Qualcomm is still pushing into the data center, even after the Centriq 2400 ended up getting mothballed. Specifically, the new effort is taking some of the IP Qualcomm has built for the mobile market, and is applying that to higher-power data center inference cards. At Hot Chips 33, we get a glimpse into what Qualcomm is doing. As with other pieces, these are being done live, so please excuse typos.
Qualcomm Cloud AI 100 AI Inference Card at Hot Chips 33
The Qualcomm Cloud AI 100 is designed for inference, not for training. Something that will jump out at our readers is that there are two form factors for the Cloud AI 100. As we move into 2022, we are going to see some ecosystems still focus on things like M.2 cards while many will move to EDSFF as we covered in our E1 and E3 EDSFF to Take Over from M.2 and 2.5in.
Here is the SoC overview. We can see a total of 16 Qualcomm AI cores with a NOC interconnect and 4x LPDDR4X landings. Another interesting feature is that this is a PCIe Gen4 x8 card.
The AI core is a scalar 4-way VLIW architecture that includes vector/ tensor units and lower precision to enable high-performance inference.
Qualcomm has a number of power points it can run the chips at. The importance of this is that Qualcomm wants to make this a cloud and edge accelerator. Using 7nm and lowering clocks/ voltages mean that Qualcomm can get higher performance per watt as the power goes down.
Qualcomm has SDKs supporting major frameworks. Our sense is that NVIDIA may have more folks working on their software side than Qualcomm so there is probably a sizable gap here.
Part of the solution is a parallelizing compiler. The compiler helps inferencing compute go across the various AI cores.
We are not going to get into that too much, but the approach is heavily focused on lowering the power used by the accelerator to focus on performance per watt.
The Cloud AI 100 has a peer-to-peer communication capability. According to the talk, slide, and diagram, it seems to be enabled over a PCIe switch, similar to what we saw older NVIDIA GPUs focus on. That leads to our Single Root v Dual Root for Deep Learning GPU to GPU Systems years ago. Now, NVIDIA shops will focus on NVLink topologies. NVLink, however, is not really relevant in the inference space. There, PCIe is more prevalent.
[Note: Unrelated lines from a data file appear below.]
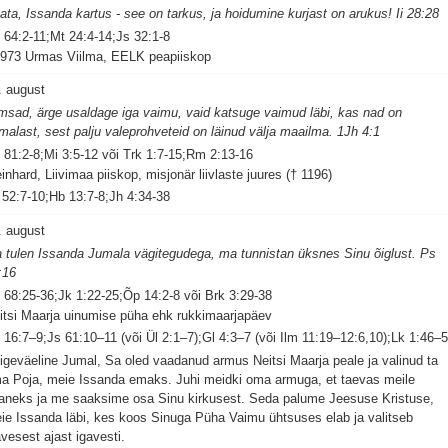
ata, Issanda kartus - see on tarkus, ja hoidumine kurjast on arukus! Ii 28:28
 64:2-11;Mt 24:4-14;Js 32:1-8
1973 Urmas Viilma, EELK peapiiskop
. august
msad, ärge usaldage iga vaimu, vaid katsuge vaimud läbi, kas nad on
malast, sest palju valeprohveteid on läinud välja maailma. 1Jh 4:1
 81:2-8;Mi 3:5-12 või Trk 1:7-15;Rm 2:13-16
inhard, Liivimaa piiskop, misjonär liivlaste juures († 1196)
 52:7-10;Hb 13:7-8;Jh 4:34-38
. august
 tulen Issanda Jumala vägitegudega, ma tunnistan üksnes Sinu õiglust. Ps
:16
 68:25-36;Jk 1:22-25;Õp 14:2-8 või Brk 3:29-38
itsi Maarja uinumise püha ehk rukkimaarjapäev
 16:7–9;Js 61:10–11 (või Ül 2:1–7);Gl 4:3–7 (või Ilm 11:19–12:6,10);Lk 1:46–
igeväeline Jumal, Sa oled vaadanud armus Neitsi Maarja peale ja valinud ta
a Poja, meie Issanda emaks. Juhi meidki oma armuga, et taevas meile
aneks ja me saaksime osa Sinu kirkusest. Seda palume Jeesuse Kristuse,
ie Issanda läbi, kes koos Sinuga Püha Vaimu ühtsuses elab ja valitseb
avesest ajast igavesti.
AIMET is designed to increase efficiency for the inferencing process and Qualcomm says it is open source.
Here is the first benchmark slide Qualcomm showed using both 75W (data center/ server) and 25W (edge) card TDPs.
Here is a look at batch size versus latency. Increasing batch size often leads to increased latency. Inference is often very latency-sensitive.
Here is a look at the AIMET optimization using compression and ResNet-50 where Qualcomm gets 15% better performance at a 1.1% loss in accuracy.
Although Qualcomm calls this the Cloud AI 100 a “Cloud” accelerator, it is also designed for the edge. Here it is paired with a Snapdragon 865 for an edge deployment in one photo. There is also a photo of a Gigabyte server we have not reviewed, the G292-Z43. This appears to be a dual AMD EPYC server with four side pods. Each side pod has four PCIe x8 slots instead of two dual width x16 slots that we normally see this style of server deployed with. That gives sixteen accelerator cards in total.
It is good to see more on the progress of this chip.
Qualcomm is a big company, but it does not necessarily have as dominant a position in the data center market as it does in the mobile market. This is an example of a company trying to leverage the low-power AI acceleration that it developed and move it up-market to lower quantity/ higher value segments. It will be interesting to hear how this is adopted.